The aa_repeat_energy scoring term can be added to any existing scoring function (e.g. ref2015.wts), and should work "out of the box" with both canonical and noncanonical amino acids. It imposes a penalty for each stretch of repeating amino acids, with the penalty value depending nonlinearly on the length of the repeating stretch. By default, 1- or 2-residue stretches incur no penalty, 3-residue stretches incur a penalty of +1, 4-residue stretches incur a penalty of +10, and 5-residue stretches or longer incur a penalty of +100. Since the term is sequence-based, it is really only useful for design -- that is, it will impose an identical penalty for a fixed-sequence pose, regardless its conformation. This also means that the term has no conformational derivatives: the minimizer ignores it completely. The term is not pairwise-decomposible, but has been made packer-compatible, so it can direct the sequence composition during a packer run.

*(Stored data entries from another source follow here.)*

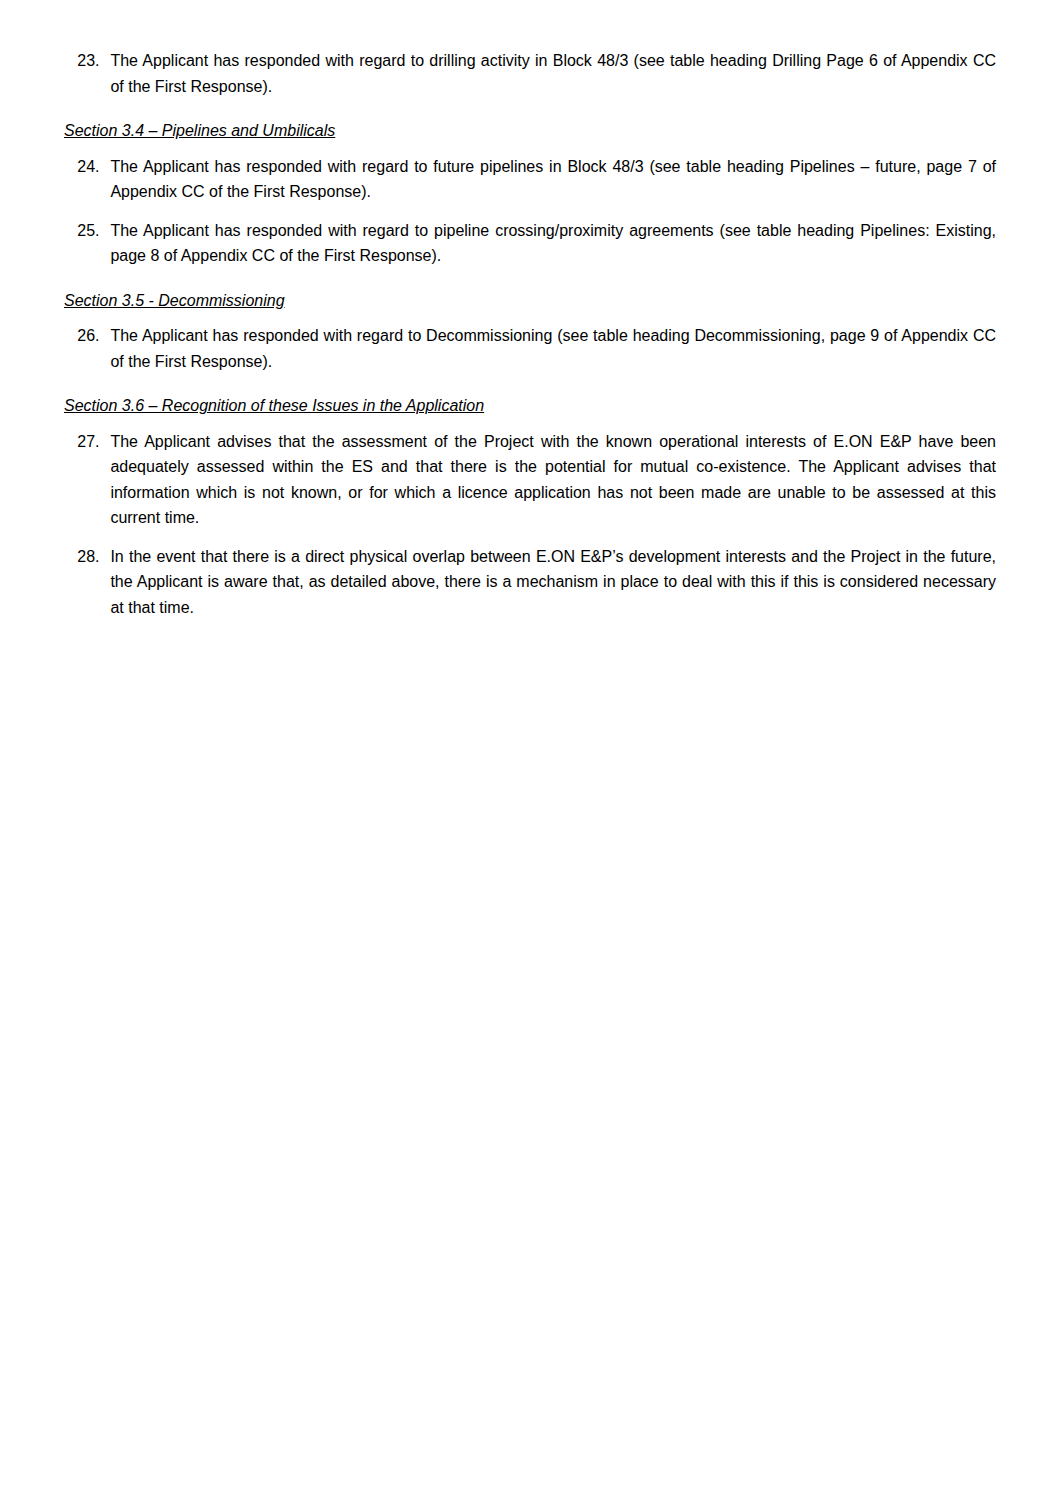The Applicant has responded with regard to drilling activity in Block 48/3 (see table heading Drilling Page 6 of Appendix CC of the First Response).
Section 3.4 – Pipelines and Umbilicals
The Applicant has responded with regard to future pipelines in Block 48/3 (see table heading Pipelines – future, page 7 of Appendix CC of the First Response).
The Applicant has responded with regard to pipeline crossing/proximity agreements (see table heading Pipelines: Existing, page 8 of Appendix CC of the First Response).
Section 3.5 - Decommissioning
The Applicant has responded with regard to Decommissioning (see table heading Decommissioning, page 9 of Appendix CC of the First Response).
Section 3.6 – Recognition of these Issues in the Application
The Applicant advises that the assessment of the Project with the known operational interests of E.ON E&P have been adequately assessed within the ES and that there is the potential for mutual co-existence. The Applicant advises that information which is not known, or for which a licence application has not been made are unable to be assessed at this current time.
In the event that there is a direct physical overlap between E.ON E&P’s development interests and the Project in the future, the Applicant is aware that, as detailed above, there is a mechanism in place to deal with this if this is considered necessary at that time.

## Controlling the penalty values

The penalty assigned to a stretch of N repeating residues is determined based on a database file. By default, the file used is:

database/scoring/score_functions/aa_repeat_energy/default_repeat_penalty_table.rpt_pen
This is what this file looks like:
# The series of numbers below indicates the penalty for having 1, 2, 3, etc. of the same residue in a row.
# Zero residues (empty poses) are not penalized.  More than the number of residues listed results in the
# last penalty being imposed.  (For example, in this file, a repeat stretch of more than five residues will
# be given a penalty of 100).
0.0 0.0 1.0 10.0 100.0
The lines starting with a pound sign (#) are ignored. The relevant line is the row of numbers, which represent the penalty for a 1-, 2-, 3-, 4-, or 5-residue stretch. Stretches longer than 5 residues are assigned the 5-residue stretch penalty. The user may provide a custom .rpt_pen file using the -aa_repeat_energy_penalty_file <filename> flag. Custom .rpt_pen files may have as many penalty values as the user wishes (i.e. 5-residue stretches are not the limit). Stretches longer than the longest specified will be assigned the penalty given to the longest specified.

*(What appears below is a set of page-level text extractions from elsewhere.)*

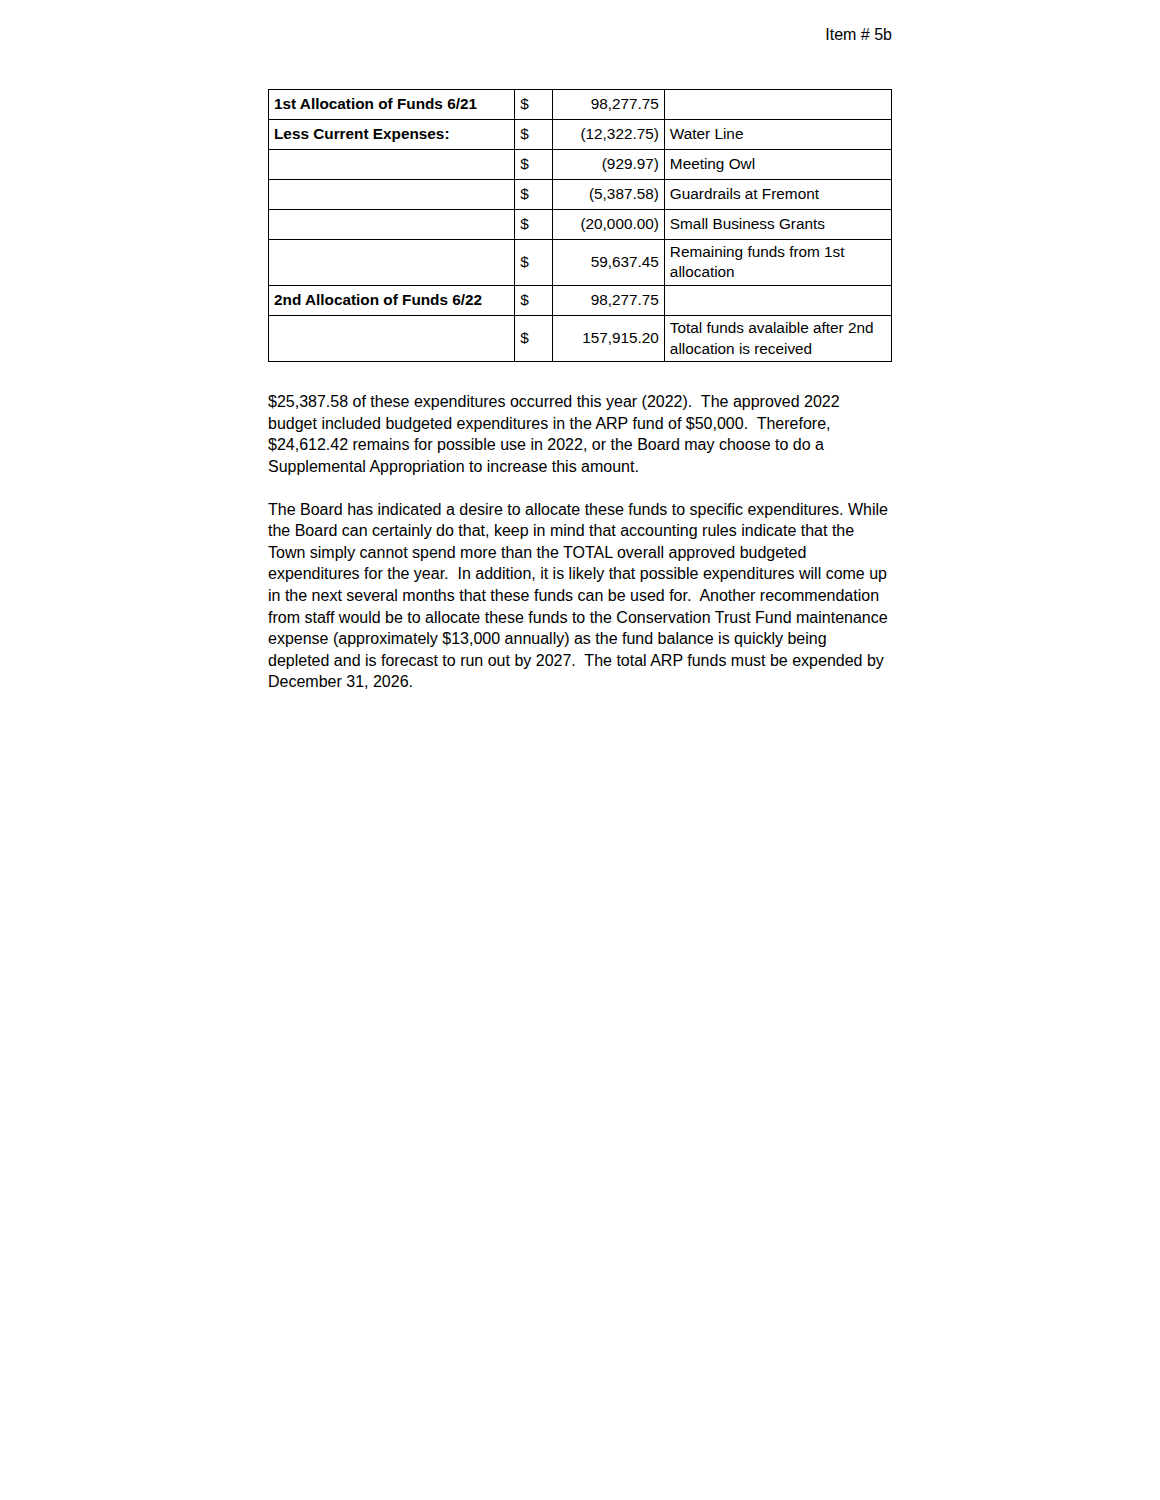Item # 5b
| 1st Allocation of Funds 6/21 | $ | 98,277.75 | |
| Less Current Expenses: | $ | (12,322.75) | Water Line |
| | $ | (929.97) | Meeting Owl |
| | $ | (5,387.58) | Guardrails at Fremont |
| | $ | (20,000.00) | Small Business Grants |
| | $ | 59,637.45 | Remaining funds from 1st allocation |
| 2nd Allocation of Funds 6/22 | $ | 98,277.75 | |
| | $ | 157,915.20 | Total funds avalaible after 2nd allocation is received |
$25,387.58 of these expenditures occurred this year (2022). The approved 2022 budget included budgeted expenditures in the ARP fund of $50,000. Therefore, $24,612.42 remains for possible use in 2022, or the Board may choose to do a Supplemental Appropriation to increase this amount.
The Board has indicated a desire to allocate these funds to specific expenditures. While the Board can certainly do that, keep in mind that accounting rules indicate that the Town simply cannot spend more than the TOTAL overall approved budgeted expenditures for the year. In addition, it is likely that possible expenditures will come up in the next several months that these funds can be used for. Another recommendation from staff would be to allocate these funds to the Conservation Trust Fund maintenance expense (approximately $13,000 annually) as the fund balance is quickly being depleted and is forecast to run out by 2027. The total ARP funds must be expended by December 31, 2026.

## Organization of the code

• The scoring method lives in core/scoring/methods/AARepeatEnergy.cc and core/scoring/methods/AARepeatEnergy.hh.
• The whole-body energy is evaluated by the AARepeatEnergy::finalize_total_energy() function, which takes a pose as input.
• This function calls AARepeatEnergy::calculate_aa_repeat_energy(), which takes a vector of const owning pointers to Residue objects as input and returns a whole-pose energy value. This function can be called by external code.
• A unit test is located in source/test/core/scoring/methods/AARepeatEnergy.cxxtest.hh. This test first scores the trp cage miniprotein, which has a three-proline repeat sequence. It then adds polyalanine repeat sequences to the end of the trp cage and repeats the scoring, confirming that the expected score value results each time.